Eski ekonomi yönetimi yüksek enflasyona rağmen faizleri tek haneye indirmişti. Bu nedenle döviz, enflasyon ve cari açık rekor üstüne rekor kırmıştı.
Haziran 2023’te başa geçen Şimşek ve ekibi, faizleri kademeleri olarak yüzde 45’e kadar yükseltmişti. Merkez Bankası, şubatta faizi sabit bırakmış ve artış döngüsünün sonlandığına dair mesajlar vermişti.
Merkez Bankası’ysa faize ek olarak yeni sıkılaşma adımlarını duyurdu.
Merkez Bankası konuyla ilgili şu açıklamayı yaptı:
”Merkez Bankası, sıkı para politikası duruşunu destekleyici ilave sıkılaşma adımları atmıştır. Bu doğrultuda, kredi büyümesine dayalı menkul kıymet tesisi kapsamında;
- TL ticari krediler için yüzde 2,5 olan aylık büyüme sınırının yüzde 2’ye indirilmesine,
- İhtiyaç kredilerinde yüzde 3 olan aylık büyüme sınırının yüzde 2’ye düşürülmesine, taşıt kredilerinde ise yüzde 2 sınırının korunmasına karar verilmiştir.
Kredi büyüme sınırlarına ilişkin uygulamanın etkinliğini artırmak amacıyla, menkul kıymet tesisine ek olarak kredi büyümesine dayalı zorunlu karşılık tesis edilmesine yönelik çalışmalar devam etmektedir.
Ayrıca, parasal aktarım mekanizmasının güçlendirilmesine yönelik ilave adımlar üzerinde çalışılmaktadır.
İhracat, yatırım, tarım ve esnaf kredileri ile kamu kuruluşlarına ve deprem bölgesine yönelik krediler bu sınırlamadan muaf tutulmaya devam edilecektir.”
Hazine ve Maliye Bakanı Mehmet Şimşek dün “Merkez Bankası yeterli sıkılaştırma yaptığını düşünüyor” demişti.
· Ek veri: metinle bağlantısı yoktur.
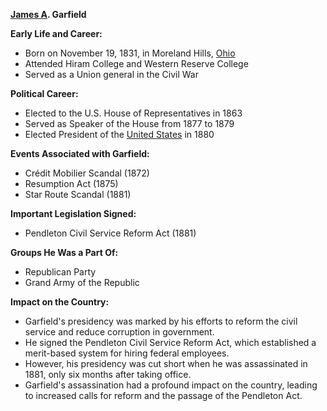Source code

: **[James A](./../James-A/). Garfield**

**Early Life and Career:**

* Born on November 19, 1831, in Moreland Hills, [Ohio](./../Ohio/)
* Attended Hiram College and Western Reserve College
* Served as a Union general in the Civil War

**Political Career:**

* Elected to the U.S. House of Representatives in 1863
* Served as Speaker of the House from 1877 to 1879
* Elected President of the [United States](./../United-States/) in 1880

**Events Associated with Garfield:**

* Crédit Mobilier Scandal (1872)
* Resumption Act (1875)
* Star Route Scandal (1881)

**Important Legislation Signed:**

* Pendleton Civil Service Reform Act (1881)

**Groups He Was a Part Of:**

* Republican Party
* Grand Army of the Republic

**Impact on the Country:**

* Garfield's presidency was marked by his efforts to reform the civil service and reduce corruption in government.
* He signed the Pendleton Civil Service Reform Act, which established a merit-based system for hiring federal employees.
* However, his presidency was cut short when he was assassinated in 1881, only six months after taking office.
* Garfield's assassination had a profound impact on the country, leading to increased calls for reform and the passage of the Pendleton Act.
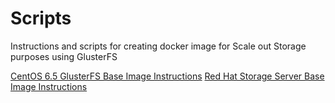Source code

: Scripts
====

Instructions and scripts for creating docker image for Scale out Storage
purposes using GlusterFS

[CentOS 6.5 GlusterFS Base Image Instructions][1]
[Red Hat Storage Server Base Image Instructions][2]

  [1]: https://github.com/harshavardhana/docker-scripts/blob/master/CentOS-Gluster_on_Docker.md
  [2]: https://github.com/harshavardhana/docker-scripts/blob/master/Red_Hat_Storage_Server_on_Docker.md
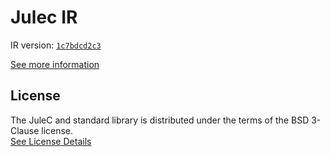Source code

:# Julec IR

IR version: [`1c7bdcd2c3`](https://github.com/julelang/jule/tree/1c7bdcd2c3da5ab1f5830f08235d2516be201150)

[See more information](https://manual.jule.dev/getting-started/install-from-source/compile-from-ir.html)

## License

The JuleC and standard library is distributed under the terms of the BSD 3-Clause license. \
[See License Details](./LICENSE)
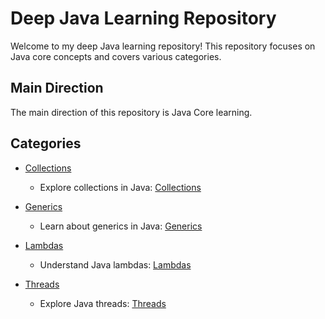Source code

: # Deep Java Learning Repository

Welcome to my deep Java learning repository! This repository focuses on Java core concepts and covers various categories.

## Main Direction
The main direction of this repository is Java Core learning.

## Categories
- [Collections](https://github.com/mazurmaksim/javal/tree/master/src/collectioneasy)
    - Explore collections in Java: [Collections](https://github.com/mazurmaksim/javal/tree/master/src/collectioneasy)

- [Generics](https://github.com/mazurmaksim/javal/tree/master/src/generics)
    - Learn about generics in Java: [Generics](https://github.com/mazurmaksim/javal/tree/master/src/generics)

- [Lambdas](https://github.com/mazurmaksim/javal/tree/master/src/lambda)
    - Understand Java lambdas: [Lambdas](https://github.com/mazurmaksim/javal/tree/master/src/lambda)

- [Threads](https://github.com/mazurmaksim/javal/tree/master/src/threads)
    - Explore Java threads: [Threads](https://github.com/mazurmaksim/javal/tree/master/src/threads)

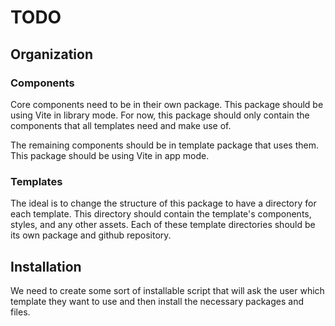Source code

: # TODO

## Organization

### Components

Core components need to be in their own package. This package should be using Vite in library mode. For now, this package should only contain the components that all templates need and make use of.

The remaining components should be in template package that uses them. This package should be using Vite in app mode.

### Templates

The ideal is to change the structure of this package to have a directory for each template. This directory should contain the template's components, styles, and any other assets. Each of these template directories should be its own package and github repository.

## Installation

We need to create some sort of installable script that will ask the user which template they want to use and then install the necessary packages and files.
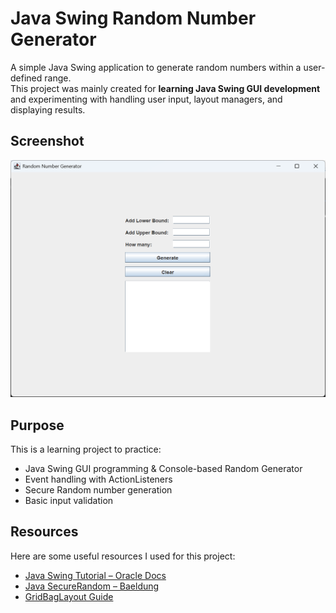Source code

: # Java Swing Random Number Generator

A simple Java Swing application to generate random numbers within a user-defined range.  
This project was mainly created for **learning Java Swing GUI development** and experimenting with handling user input, layout managers, and displaying results.
## Screenshot

![Random Number Generator GUI](img.png)
## Purpose

This is a learning project to practice:

- Java Swing GUI programming & Console-based Random Generator 
- Event handling with ActionListeners
- Secure Random number generation
- Basic input validation 

## Resources

Here are some useful resources I used for this project:

- [Java Swing Tutorial – Oracle Docs](https://docs.oracle.com/javase/tutorial/uiswing/)
- [Java SecureRandom – Baeldung](https://www.baeldung.com/java-secure-random)
- [GridBagLayout Guide](https://docs.oracle.com/javase/tutorial/uiswing/layout/gridbag.html)
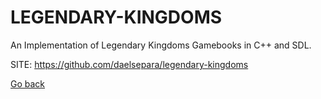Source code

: # LEGENDARY-KINGDOMS

 An Implementation of Legendary Kingdoms Gamebooks in C++ and SDL.
 
 SITE: https://github.com/daelsepara/legendary-kingdoms

 [Go back](https://portable-linux-apps.github.io/apps.html)
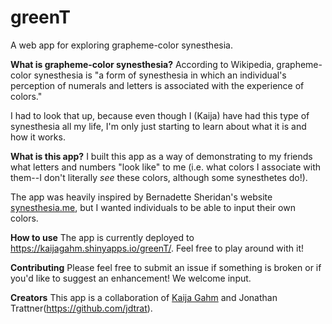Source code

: # greenT
A web app for exploring grapheme-color synesthesia.

**What is grapheme-color synesthesia?**
According to Wikipedia, grapheme-color synesthesia is "a form of synesthesia in which an individual's perception of numerals and letters is associated with the experience of colors."

I had to look that up, because even though I (Kaija) have had this type of synesthesia all my life, I'm only just starting to learn about what it is and how it works.

**What is this app?**
I built this app as a way of demonstrating to my friends what letters and numbers "look like" to me (i.e. what colors I associate with them--I don't literally *see* these colors, although some synesthetes do!).

The app was heavily inspired by Bernadette Sheridan's website [synesthesia.me](https://synesthesia.me/), but I wanted individuals to be able to input their own colors. 

**How to use**
The app is currently deployed to https://kaijagahm.shinyapps.io/greenT/. Feel free to play around with it!

**Contributing**
Please feel free to submit an issue if something is broken or if you'd like to suggest an enhancement! We welcome input.

**Creators**
This app is a collaboration of [Kaija Gahm](https://github.com/kaijagahm) and Jonathan Trattner(https://github.com/jdtrat).
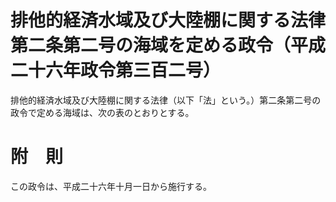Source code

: # 排他的経済水域及び大陸棚に関する法律第二条第二号の海域を定める政令（平成二十六年政令第三百二号）
排他的経済水域及び大陸棚に関する法律（以下「法」という。）第二条第二号の政令で定める海域は、次の表のとおりとする。
# 附　則
この政令は、平成二十六年十月一日から施行する。

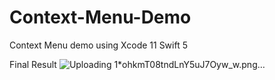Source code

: # Context-Menu-Demo
Context Menu demo using Xcode 11 Swift 5

Final Result
![Uploading 1*ohkmT08tndLnY5uJ7Oyw_w.png…]()
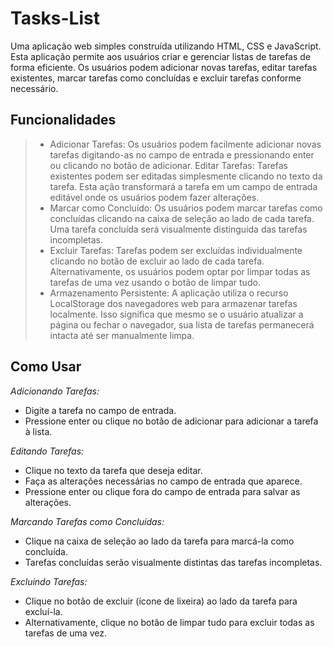 # Tasks-List
Uma aplicação web simples construída utilizando HTML, CSS e JavaScript. Esta aplicação permite aos usuários criar e gerenciar listas de tarefas de forma eficiente. Os usuários podem adicionar novas tarefas, editar tarefas existentes, marcar tarefas como concluídas e excluir tarefas conforme necessário.

## Funcionalidades
>- Adicionar Tarefas: Os usuários podem facilmente adicionar novas tarefas digitando-as no campo de entrada e pressionando enter ou clicando no botão de adicionar.
Editar Tarefas: Tarefas existentes podem ser editadas simplesmente clicando no texto da tarefa. Esta ação transformará a tarefa em um campo de entrada editável onde os usuários podem fazer alterações.
>- Marcar como Concluído: Os usuários podem marcar tarefas como concluídas clicando na caixa de seleção ao lado de cada tarefa. Uma tarefa concluída será visualmente distinguida das tarefas incompletas.
>- Excluir Tarefas: Tarefas podem ser excluídas individualmente clicando no botão de excluir ao lado de cada tarefa. Alternativamente, os usuários podem optar por limpar todas as tarefas de uma vez usando o botão de limpar tudo.
>- Armazenamento Persistente: A aplicação utiliza o recurso LocalStorage dos navegadores web para armazenar tarefas localmente. Isso significa que mesmo se o usuário atualizar a página ou fechar o navegador, sua lista de tarefas permanecerá intacta até ser manualmente limpa.

## Como Usar
*Adicionando Tarefas:*
- Digite a tarefa no campo de entrada.
- Pressione enter ou clique no botão de adicionar para adicionar a tarefa à lista.

*Editando Tarefas:*
- Clique no texto da tarefa que deseja editar.
- Faça as alterações necessárias no campo de entrada que aparece.
- Pressione enter ou clique fora do campo de entrada para salvar as alterações.

*Marcando Tarefas como Concluídas:*
- Clique na caixa de seleção ao lado da tarefa para marcá-la como concluída.
- Tarefas concluídas serão visualmente distintas das tarefas incompletas.

*Excluindo Tarefas:*
- Clique no botão de excluir (ícone de lixeira) ao lado da tarefa para excluí-la.
- Alternativamente, clique no botão de limpar tudo para excluir todas as tarefas de uma vez.
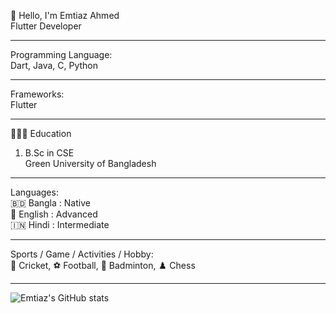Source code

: 👋 Hello, I'm Emtiaz Ahmed <br>
Flutter Developer
***
Programming Language:<br>
Dart, Java, C, Python
***
Frameworks:<br>
Flutter
***
👨🏻‍🎓   Education<br>
1. B.Sc in CSE<br>
Green University of Bangladesh<br>
***
Languages:<br>
🇧🇩 Bangla : Native<br>
🏴󠁧󠁢󠁥󠁮󠁧󠁿 English : Advanced<br>
🇮🇳 Hindi : Intermediate<br>
***
Sports / Game / Activities / Hobby:<br>
🏏 Cricket, ⚽ Football, 🏸 Badminton, ♟️ Chess<br>
***


![Emtiaz's GitHub stats](https://github-readme-stats.vercel.app/api?username=emtiazahmedanik&show_icons=true&hide_title=true)
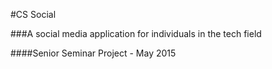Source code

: #CS Social

###A social media application for individuals in the tech field

####Senior Seminar Project - May 2015

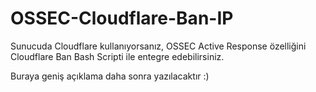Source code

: # OSSEC-Cloudflare-Ban-IP
Sunucuda Cloudflare kullanıyorsanız, OSSEC Active Response özelliğini Cloudflare Ban Bash Scripti ile entegre edebilirsiniz. 

Buraya geniş açıklama daha sonra yazılacaktır :) 
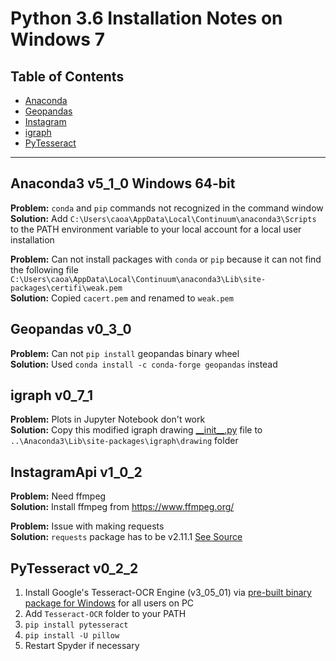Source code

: # Python 3.6 Installation Notes on Windows 7

## Table of Contents
- [Anaconda](#anaconda3-v5_1_0-windows-64-bit)
- [Geopandas](#geopandas-v0_3_0)
- [Instagram](#instagramapi-v1_0_2)
- [igraph](#igraph-v_0_7_1)
- [PyTesseract](#pytesseract-v0_2_2)
---
## Anaconda3 v5_1_0 Windows 64-bit
**Problem:** `conda` and `pip` commands not recognized in the command window  
**Solution:** Add `C:\Users\caoa\AppData\Local\Continuum\anaconda3\Scripts` to the PATH environment variable to your local account for a local user installation

**Problem:** Can not install packages with `conda` or `pip` because it can not find the following file `C:\Users\caoa\AppData\Local\Continuum\anaconda3\Lib\site-packages\certifi\weak.pem`  
**Solution:** Copied `cacert.pem` and renamed to `weak.pem`

## Geopandas v0_3_0
**Problem:** Can not `pip install` geopandas binary wheel  
**Solution:** Used `conda install -c conda-forge geopandas` instead

## igraph v0_7_1
**Problem:** Plots in Jupyter Notebook don't work  
**Solution:** Copy this modified igraph drawing [\_\_init\_\_.py](https://github.com/epmarie/network_workshop/blob/master/__init__.py) file to `..\Anaconda3\Lib\site-packages\igraph\drawing` folder

## InstagramApi v1_0_2
**Problem:** Need ffmpeg  
**Solution:** Install ffmpeg from https://www.ffmpeg.org/

**Problem:** Issue with making requests  
**Solution:** `requests` package has to be v2.11.1 [See Source](https://github.com/LevPasha/Instagram-API-python/blob/master/requirements.txt)

## PyTesseract v0_2_2
1. Install Google's Tesseract-OCR Engine (v3_05_01) via [pre-built binary package for Windows](https://github.com/UB-Mannheim/tesseract/wiki) for all users on PC
2. Add `Tesseract-OCR` folder to your PATH
3. `pip install pytesseract`
4. `pip install -U pillow`
4. Restart Spyder if necessary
Ekonomist İris Cibre söz konusu kararı şöyle açıklıyor: “Sıkılaşma seçim öncesi başladı. Amaç bankaların kredi iştahını mecburi düşürmek. Yakında menkul kıymet tesisine ek olarak zorunlu karşılık uygulaması da gelecek deniyor. Bu da kredi faizlerinde artışa neden olacak. Para arzını iyice yavaşlatacak.”